Le soir, dans une petite rue de Paris, une taverne quelconque ; Eusebio ne livre d'ordinaire jamais aussi tard, mais il a eu du mal à trouver l'adresse, et on le fait maintenant poireauter dans la grande salle, pendant qu'on part chercher le patron. Le paysan apporte une simple caisse de légumes pour les cuisines, il est plutôt gêné et mal à l'aise dans l'ambiance paillarde du lieu. Beaucoup de bruit et de monde, peu de lumière.

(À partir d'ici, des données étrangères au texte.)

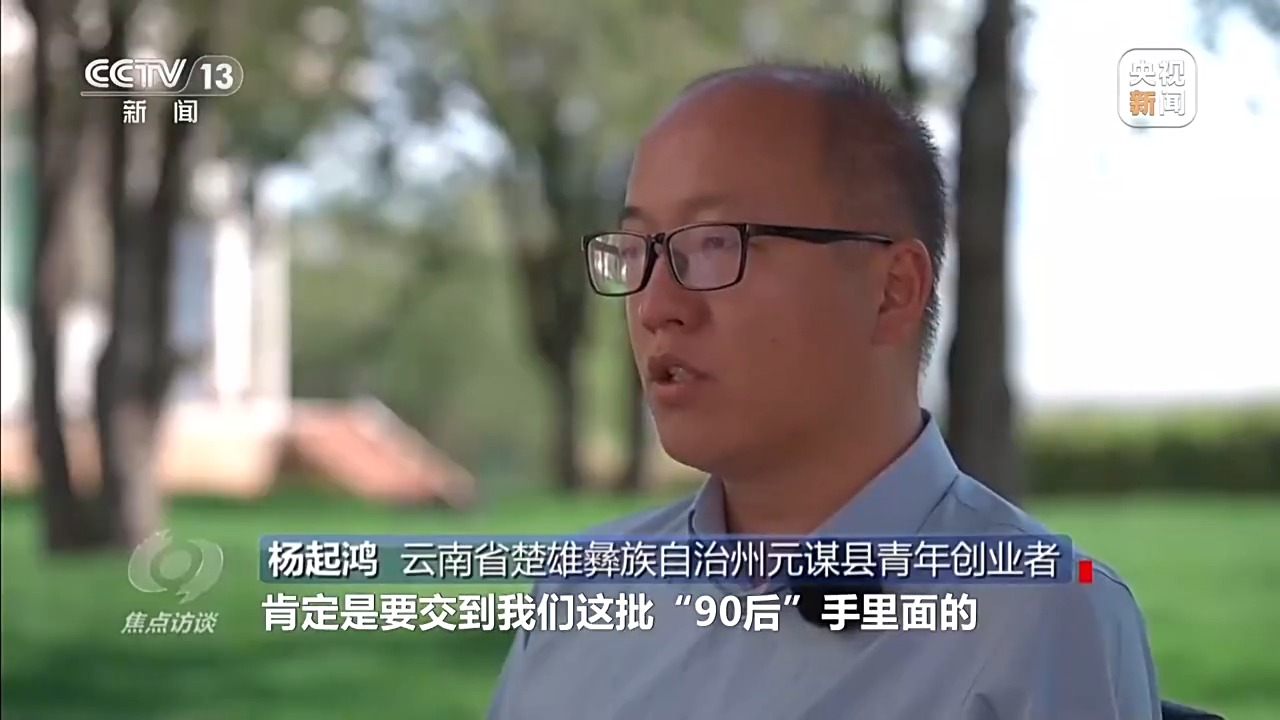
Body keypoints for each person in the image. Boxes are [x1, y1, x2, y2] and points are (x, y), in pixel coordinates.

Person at [487, 62, 1161, 720]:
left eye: (716, 245)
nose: (657, 305)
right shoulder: (583, 591)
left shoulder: (1039, 621)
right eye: (638, 251)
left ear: (892, 291)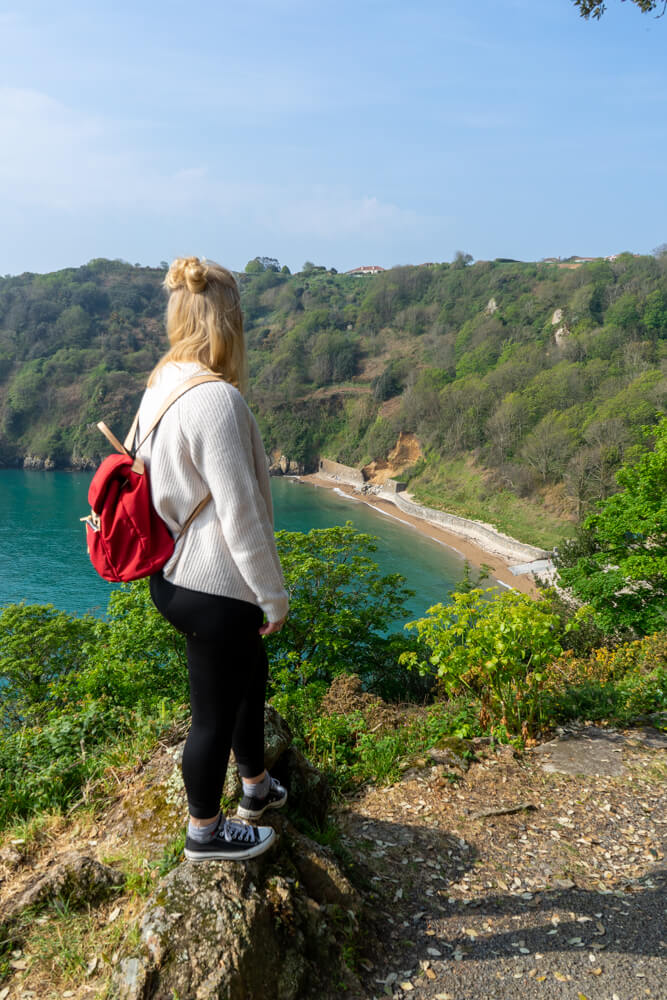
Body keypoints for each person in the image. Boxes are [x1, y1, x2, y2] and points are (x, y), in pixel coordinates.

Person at [136, 256, 290, 861]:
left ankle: (256, 788)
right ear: (229, 321)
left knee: (249, 676)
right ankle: (205, 831)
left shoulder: (160, 386)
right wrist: (271, 596)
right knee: (211, 715)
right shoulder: (217, 400)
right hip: (215, 585)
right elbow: (241, 515)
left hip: (171, 574)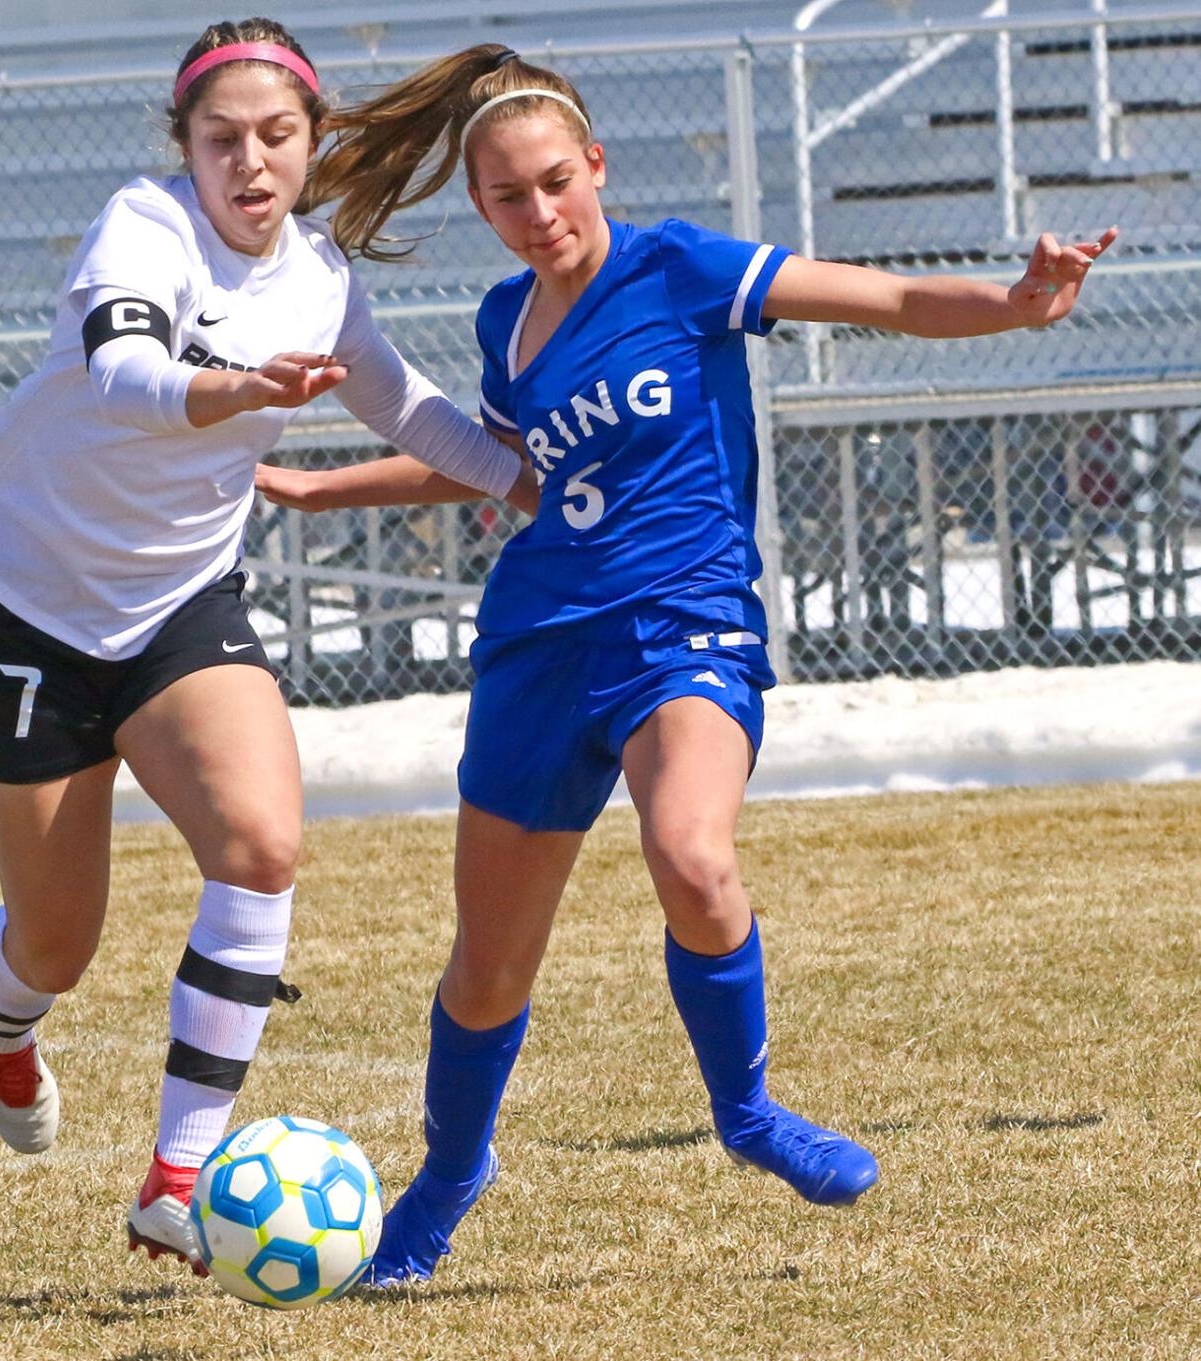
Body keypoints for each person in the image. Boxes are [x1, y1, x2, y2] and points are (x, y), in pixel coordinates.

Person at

Alors qu'il s'impatiente, planté à côté du comptoir, un soudard le percute en réalisant une petite danse, encouragé par ses compères. A son tour, le géant vient cogner l'épaule de son voisin, et un verre se renverse. D'abord irrité contre l'ivrogne, qu'il repousse sans ménagement, le jeune loup se retourne ensuite vers le chien à côté de lui.
- Désolé, messire, je n'ai pas encore de quoi vous payer un verre pour remplacer celui-ci...
Dégageant sans peines quelques soudards sur son passage, Eusebio gagna la sortie et se rua sur les pavés, percevant l'adversaire qui se relevait dans son dos. Pas question de rester dans ce bouge un instant de plus, même s'il devait passer pour un lâche. A grandes foulées, ignorant les quelques regards interloqués ou vaseux que la population du coin lui lançait, il ne put que percevoir le cri du grand roux, qui avait a priori renoncé à le poursuivre.
" Aucun combat ne vaut la peine que l'on s'batte gamin ! Si c'est simplement la vie elle-même ! "
Freinant des quatre fers, à bonne distance de la taverne, le paysan se retourna une dernière fois ; il ne distinguait qu'une vague silhouette rouge dans la faible lueur que laissaient filtrer les carreaux encrassés, debout à côté de la porte. La vie... méditant un court instant sur ces dernières paroles, conclusion de leur rencontre mouvementée, le géant ne tarda pas à reprendre sa course, désireux de rentrer au plus vite pour oublier cette désastreuse soirée. Bien malgré lui, les paroles du chien continuaient de tourner dans sa tête, et lui perturbèrent les idées une bonne partie de la nuit.